* _Exercise description_: Exclude the pictures from your copy, and reproduce each entry below verbatim.

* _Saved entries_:
•••

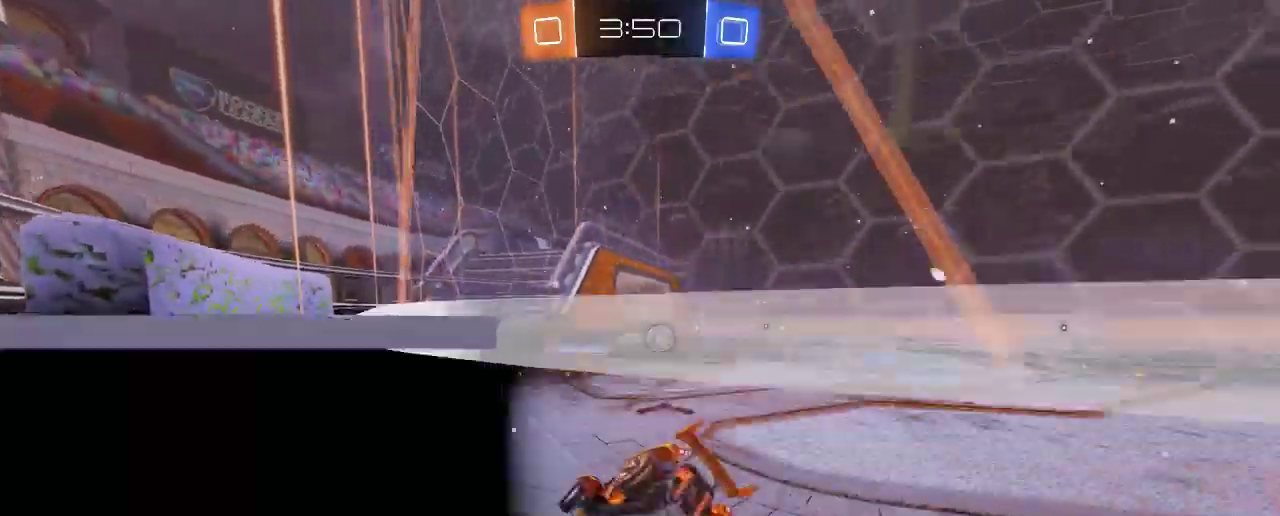
{"dt_ms": 500, "buttons": ["R2"], "left_stick": "left", "right_stick": "center", "events": [[200, "left_stick", "center"], [433, "left_stick", "left"]]}
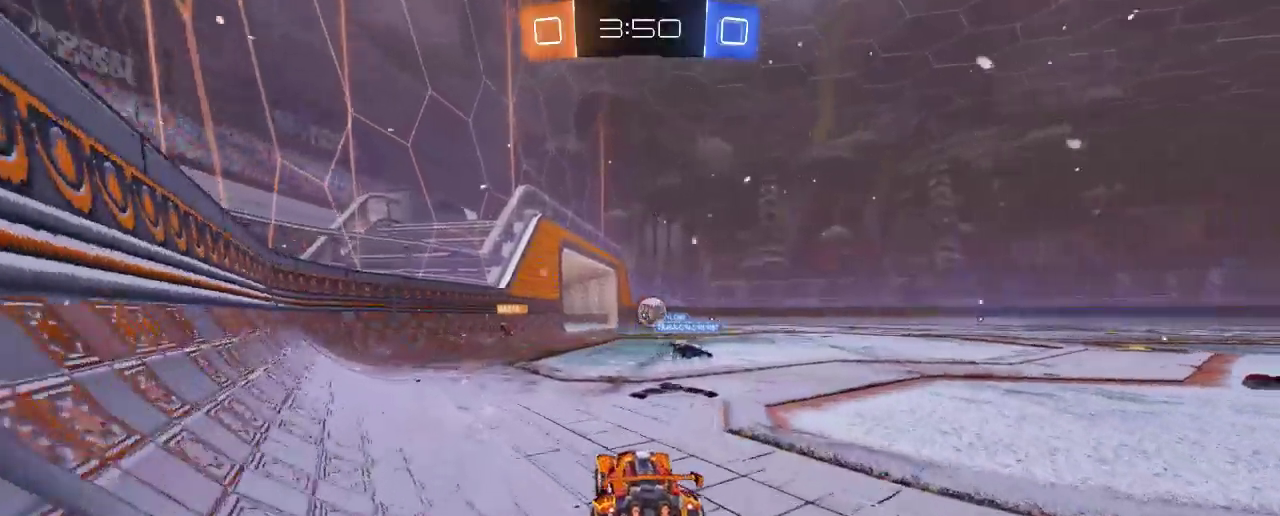
{"dt_ms": 500, "buttons": ["R2"], "left_stick": "center", "right_stick": "center", "events": [[100, "left_stick", "center"]]}
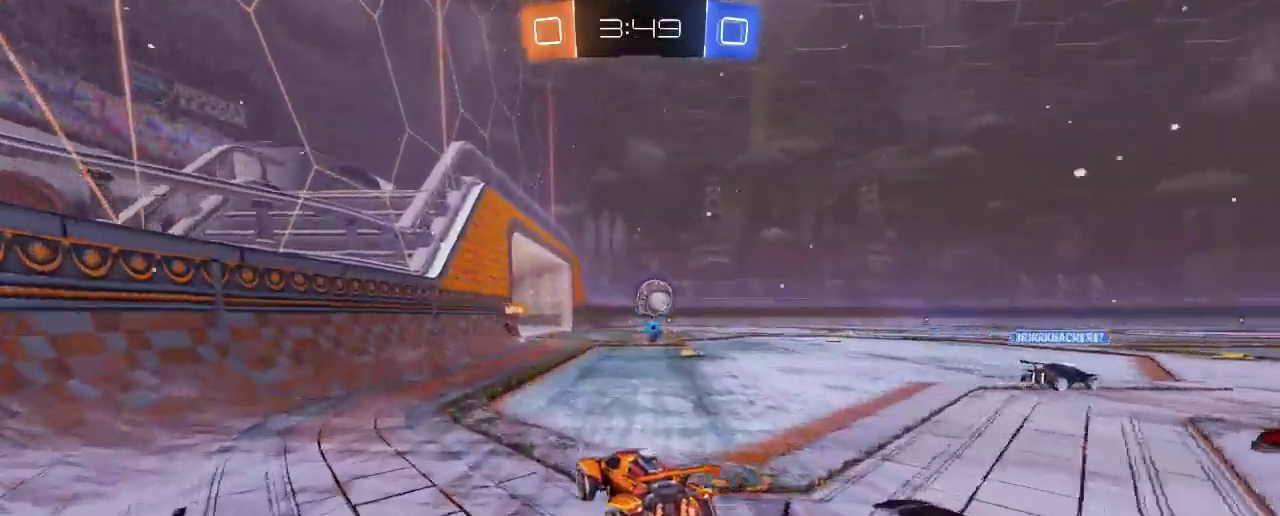
{"dt_ms": 500, "buttons": ["R2"], "left_stick": "right", "right_stick": "center", "events": [[167, "left_stick", "right"]]}
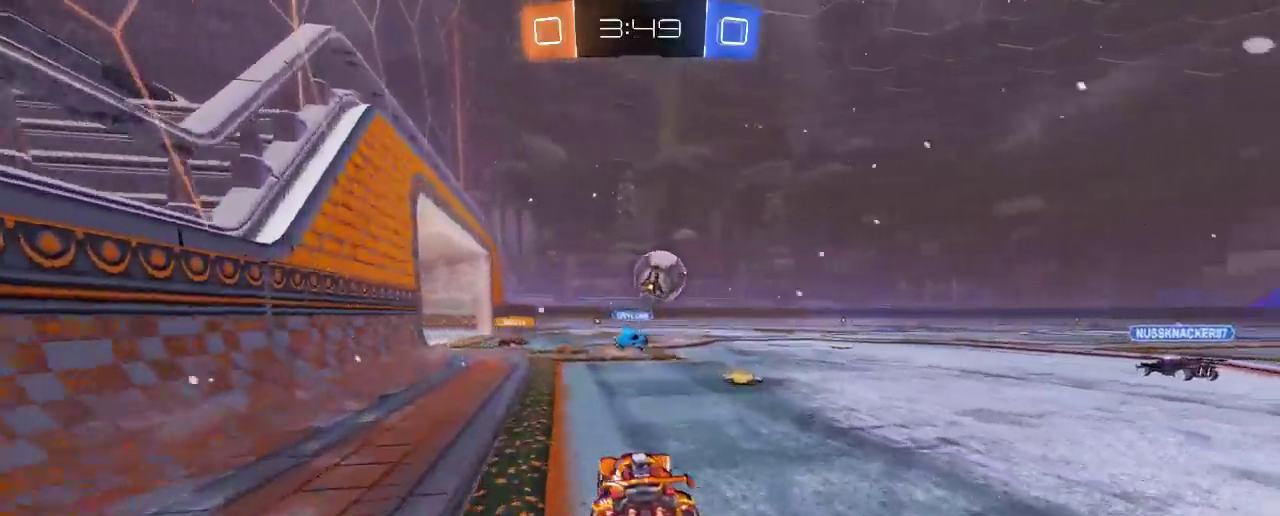
{"dt_ms": 500, "buttons": ["A", "R2"], "left_stick": "up", "right_stick": "center", "events": [[67, "left_stick", "center"], [333, "left_stick", "up"], [400, "A", "down"]]}
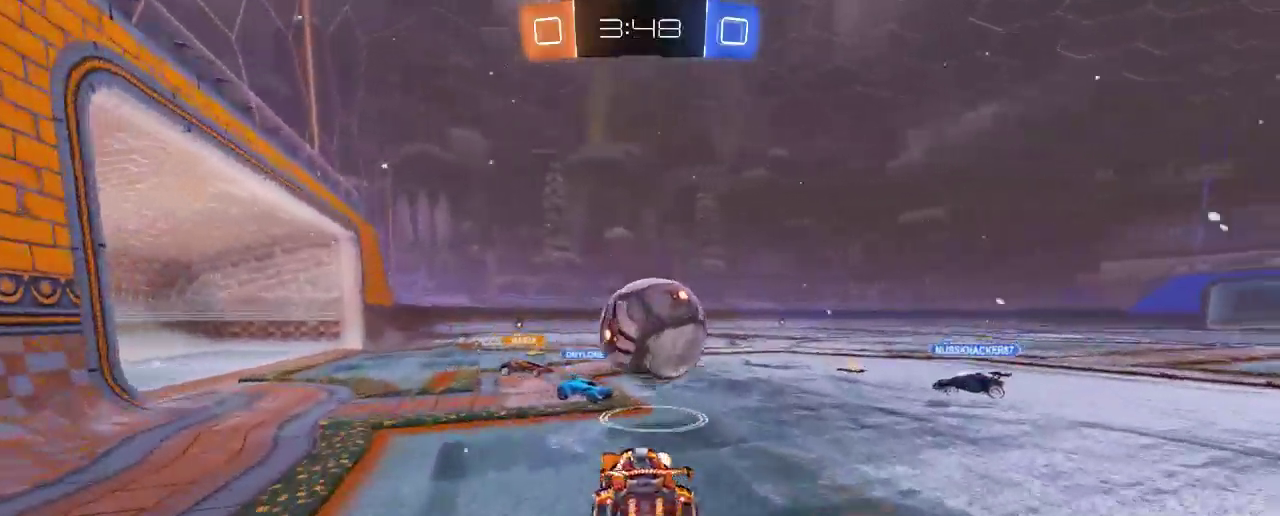
{"dt_ms": 500, "buttons": ["R2"], "left_stick": "up", "right_stick": "center", "events": [[33, "A", "up"], [133, "A", "down"], [400, "A", "up"]]}
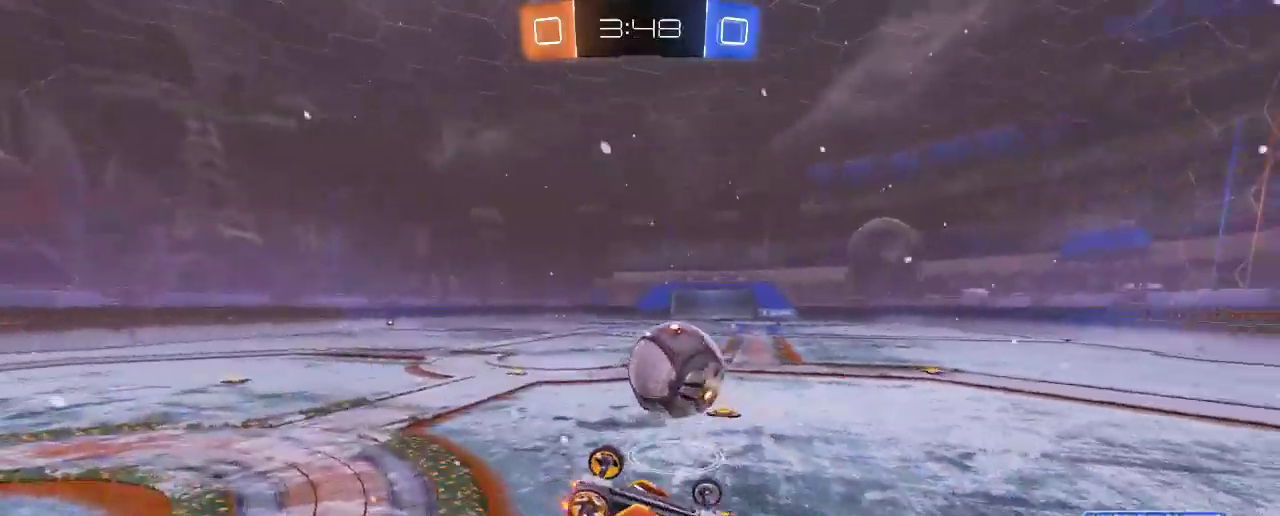
{"dt_ms": 500, "buttons": ["R2"], "left_stick": "center", "right_stick": "center", "events": [[267, "left_stick", "center"]]}
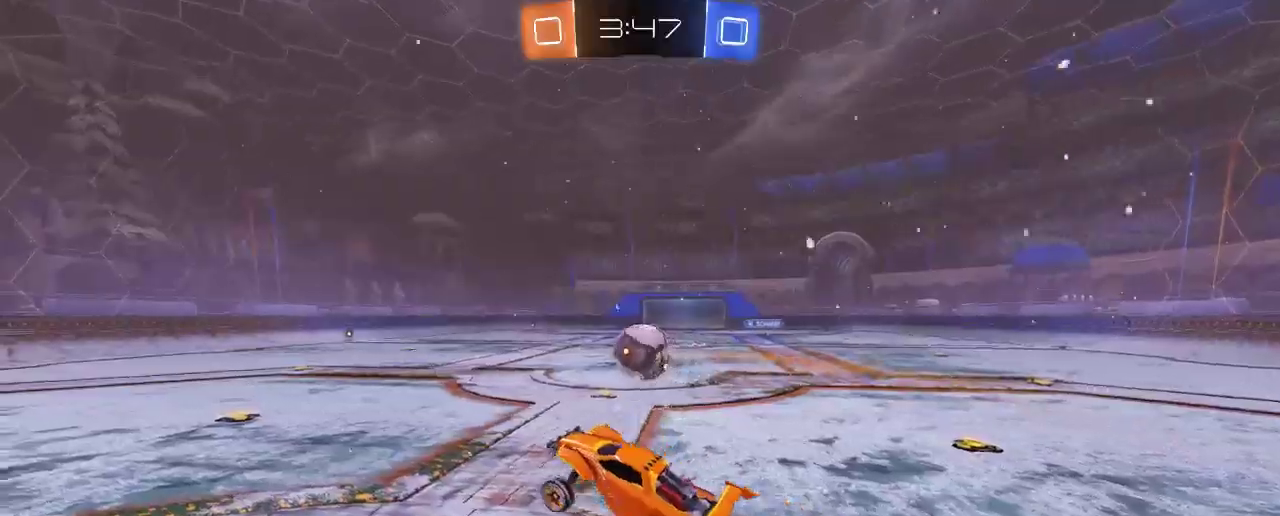
{"dt_ms": 500, "buttons": ["R2"], "left_stick": "center", "right_stick": "center", "events": [[33, "Y", "down"], [133, "Y", "up"]]}
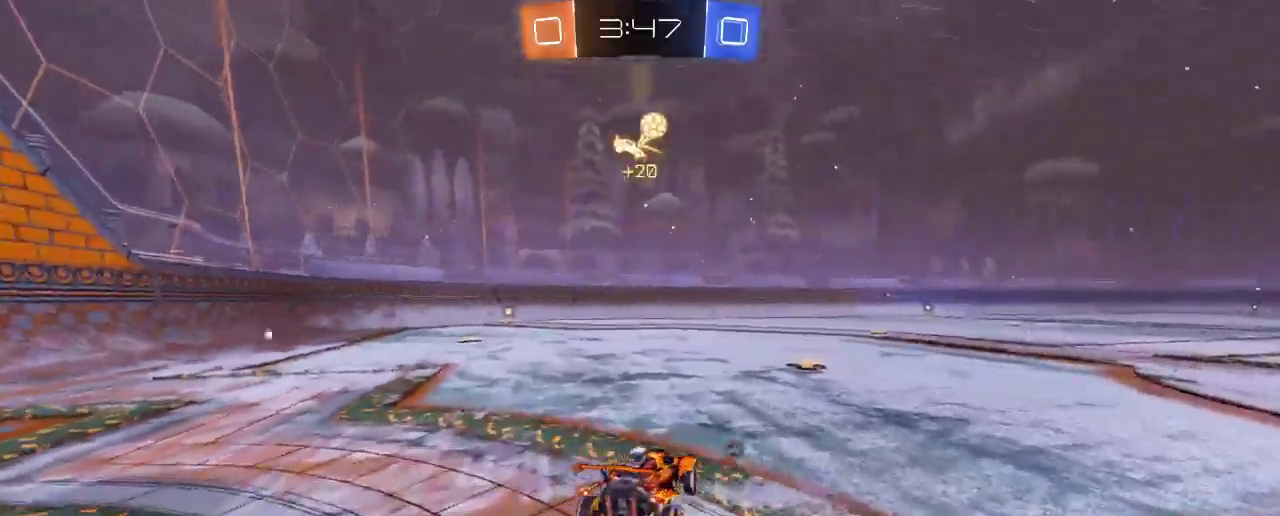
{"dt_ms": 500, "buttons": ["R2"], "left_stick": "up-left", "right_stick": "center", "events": [[167, "left_stick", "up-left"]]}
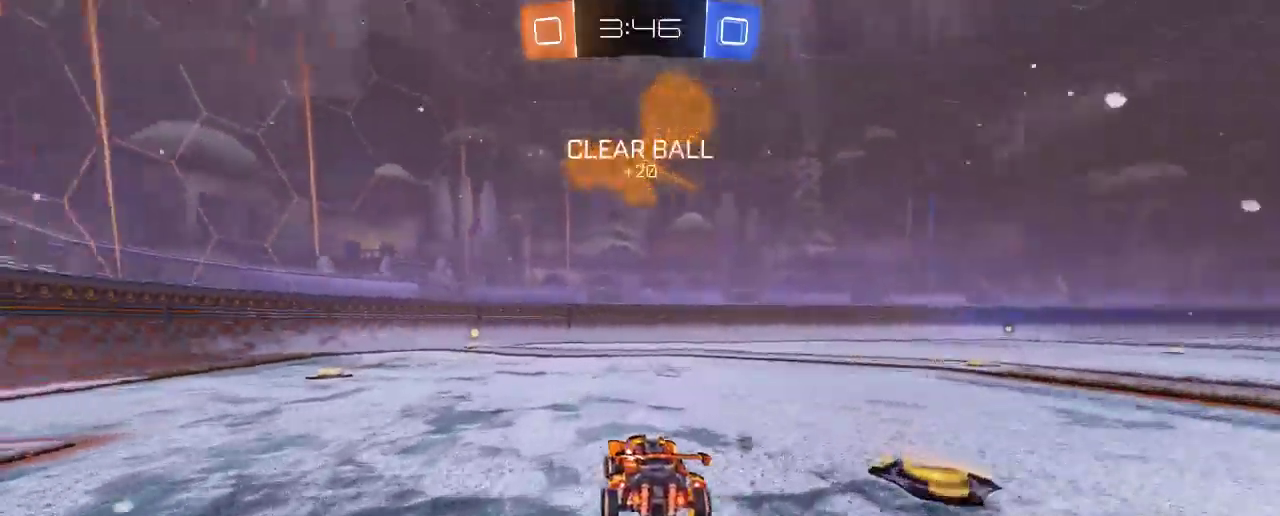
{"dt_ms": 500, "buttons": ["A", "B", "R2"], "left_stick": "up-right", "right_stick": "center", "events": [[133, "B", "down"], [200, "left_stick", "center"], [433, "left_stick", "up-right"], [467, "A", "down"]]}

•••

* _Task response_:
{"dt_ms": 500, "buttons": ["R2"], "left_stick": "left", "right_stick": "center", "events": [[200, "left_stick", "center"], [433, "left_stick", "left"]]}
{"dt_ms": 500, "buttons": ["R2"], "left_stick": "center", "right_stick": "center", "events": [[100, "left_stick", "center"]]}
{"dt_ms": 500, "buttons": ["R2"], "left_stick": "right", "right_stick": "center", "events": [[167, "left_stick", "right"]]}
{"dt_ms": 500, "buttons": ["A", "R2"], "left_stick": "up", "right_stick": "center", "events": [[67, "left_stick", "center"], [333, "left_stick", "up"], [400, "A", "down"]]}
{"dt_ms": 500, "buttons": ["R2"], "left_stick": "up", "right_stick": "center", "events": [[33, "A", "up"], [133, "A", "down"], [400, "A", "up"]]}
{"dt_ms": 500, "buttons": ["R2"], "left_stick": "center", "right_stick": "center", "events": [[267, "left_stick", "center"]]}
{"dt_ms": 500, "buttons": ["R2"], "left_stick": "center", "right_stick": "center", "events": [[33, "Y", "down"], [133, "Y", "up"]]}
{"dt_ms": 500, "buttons": ["R2"], "left_stick": "up-left", "right_stick": "center", "events": [[167, "left_stick", "up-left"]]}
{"dt_ms": 500, "buttons": ["A", "B", "R2"], "left_stick": "up-right", "right_stick": "center", "events": [[133, "B", "down"], [200, "left_stick", "center"], [433, "left_stick", "up-right"], [467, "A", "down"]]}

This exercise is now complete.